Here’s Binet, p. 179, emphasis mine:

I’m fighting a losing battle. I can’t tell this story the way it should be told. This whole hotchpotch of characters, events, dates, and the infinite branching of cause and effect—and these people, these real people who actually existed. I’m barely able to mention a tiny fragment of their lives, their actions, their thoughts. I keep banging my head against the wall of history.

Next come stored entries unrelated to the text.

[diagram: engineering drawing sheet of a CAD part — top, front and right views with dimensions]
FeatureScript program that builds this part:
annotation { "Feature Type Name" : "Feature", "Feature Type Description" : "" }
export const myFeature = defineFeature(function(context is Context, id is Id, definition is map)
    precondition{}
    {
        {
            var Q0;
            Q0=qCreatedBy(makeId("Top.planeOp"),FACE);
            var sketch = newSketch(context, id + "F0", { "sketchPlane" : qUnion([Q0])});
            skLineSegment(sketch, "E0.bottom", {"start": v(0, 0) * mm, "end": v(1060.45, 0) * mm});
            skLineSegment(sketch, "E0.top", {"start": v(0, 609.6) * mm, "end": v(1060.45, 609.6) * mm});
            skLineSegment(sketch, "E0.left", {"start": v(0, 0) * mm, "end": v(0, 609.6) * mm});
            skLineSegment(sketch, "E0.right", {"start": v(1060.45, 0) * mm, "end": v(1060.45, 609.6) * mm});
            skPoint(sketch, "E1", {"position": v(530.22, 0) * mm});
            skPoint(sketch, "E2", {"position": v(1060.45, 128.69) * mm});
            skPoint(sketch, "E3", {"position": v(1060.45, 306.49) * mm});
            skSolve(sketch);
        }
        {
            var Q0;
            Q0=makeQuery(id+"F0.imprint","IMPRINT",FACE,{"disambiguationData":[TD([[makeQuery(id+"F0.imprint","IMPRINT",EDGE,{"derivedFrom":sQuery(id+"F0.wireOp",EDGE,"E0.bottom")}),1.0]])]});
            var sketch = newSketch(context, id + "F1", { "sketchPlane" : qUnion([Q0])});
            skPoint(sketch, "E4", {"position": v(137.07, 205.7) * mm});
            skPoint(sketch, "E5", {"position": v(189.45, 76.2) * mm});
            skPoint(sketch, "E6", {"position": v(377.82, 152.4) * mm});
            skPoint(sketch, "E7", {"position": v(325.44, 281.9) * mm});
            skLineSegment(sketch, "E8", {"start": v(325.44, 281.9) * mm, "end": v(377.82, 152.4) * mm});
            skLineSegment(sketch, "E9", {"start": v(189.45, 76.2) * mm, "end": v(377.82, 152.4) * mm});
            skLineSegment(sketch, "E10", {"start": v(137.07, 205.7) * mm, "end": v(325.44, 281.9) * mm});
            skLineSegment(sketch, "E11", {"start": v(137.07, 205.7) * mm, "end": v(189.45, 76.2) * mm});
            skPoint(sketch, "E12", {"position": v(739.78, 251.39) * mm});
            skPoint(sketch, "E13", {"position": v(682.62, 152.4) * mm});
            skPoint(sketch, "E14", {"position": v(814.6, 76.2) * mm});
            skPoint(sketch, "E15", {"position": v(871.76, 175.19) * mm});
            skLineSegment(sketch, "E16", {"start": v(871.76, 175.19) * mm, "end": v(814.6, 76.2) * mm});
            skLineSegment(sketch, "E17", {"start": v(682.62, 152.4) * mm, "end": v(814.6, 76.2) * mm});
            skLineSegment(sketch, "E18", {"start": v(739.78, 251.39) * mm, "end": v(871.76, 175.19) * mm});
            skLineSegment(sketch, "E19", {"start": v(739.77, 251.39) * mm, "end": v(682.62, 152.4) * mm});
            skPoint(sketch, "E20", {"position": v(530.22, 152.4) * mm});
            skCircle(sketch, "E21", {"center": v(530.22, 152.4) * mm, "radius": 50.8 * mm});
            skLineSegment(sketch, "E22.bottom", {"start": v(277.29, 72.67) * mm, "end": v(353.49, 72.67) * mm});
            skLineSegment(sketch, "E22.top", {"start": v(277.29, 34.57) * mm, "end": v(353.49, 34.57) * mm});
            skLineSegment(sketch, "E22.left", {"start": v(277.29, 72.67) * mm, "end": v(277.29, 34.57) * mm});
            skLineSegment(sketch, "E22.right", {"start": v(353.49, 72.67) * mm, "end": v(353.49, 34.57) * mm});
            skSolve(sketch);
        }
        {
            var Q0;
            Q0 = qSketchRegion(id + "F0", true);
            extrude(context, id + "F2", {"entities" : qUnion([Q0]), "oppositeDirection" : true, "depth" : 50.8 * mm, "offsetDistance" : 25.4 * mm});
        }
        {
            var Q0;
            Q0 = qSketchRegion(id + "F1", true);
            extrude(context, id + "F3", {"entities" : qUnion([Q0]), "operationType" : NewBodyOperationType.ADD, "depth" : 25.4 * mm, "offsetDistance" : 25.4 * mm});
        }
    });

There’s counter evidence—plenty—that Binet is ultimately trying to antagonize fiction itself (p. 106: “If I do [invent/visualize a meeting], it will be the clinching proof that fiction does not respect anything.”), but Wood is short-changing HHhH and Binet’s accomplishment by attempting to slot it either into the either/or binary of accurate historical fiction or postmodernly self-aware play. Look again: I keep banging my head against the wall of history. You should know that Heydrich dies, though not as his assassins had planned (there’s a jammed gun). You should know that the heroes do not survive. You should know that Binet’s wildly in love with Prague in the way only someone not from a place can be—he loves it as a spouse, he’s ensorceled. You should know that the book ends with a theoretical scene, with Binet’s narrator explaining what he’d like to be able to write—meaning, at book’s close, Binet’s still banging his head against history’s wall, wrestling with the desire to make the book/scene that’d satisfy him while also wrestling with the fact that history doesn’t much budge. I’d argue the book carries such charge (and what charge, good lord: wait till year-end lists) because Binet’s ultimately offering a new literary experience, one in which a 21st century author, armed to the teeth with awareness and a bevy of older forms, tries to tackle the past honestly, bringing every possible tool to bear. The book is not an answer, is not Binet saying how we should approach history, how we should transmit old stories: it’s his idiosyncratic try, exuberant and breathless and wonderful throughout.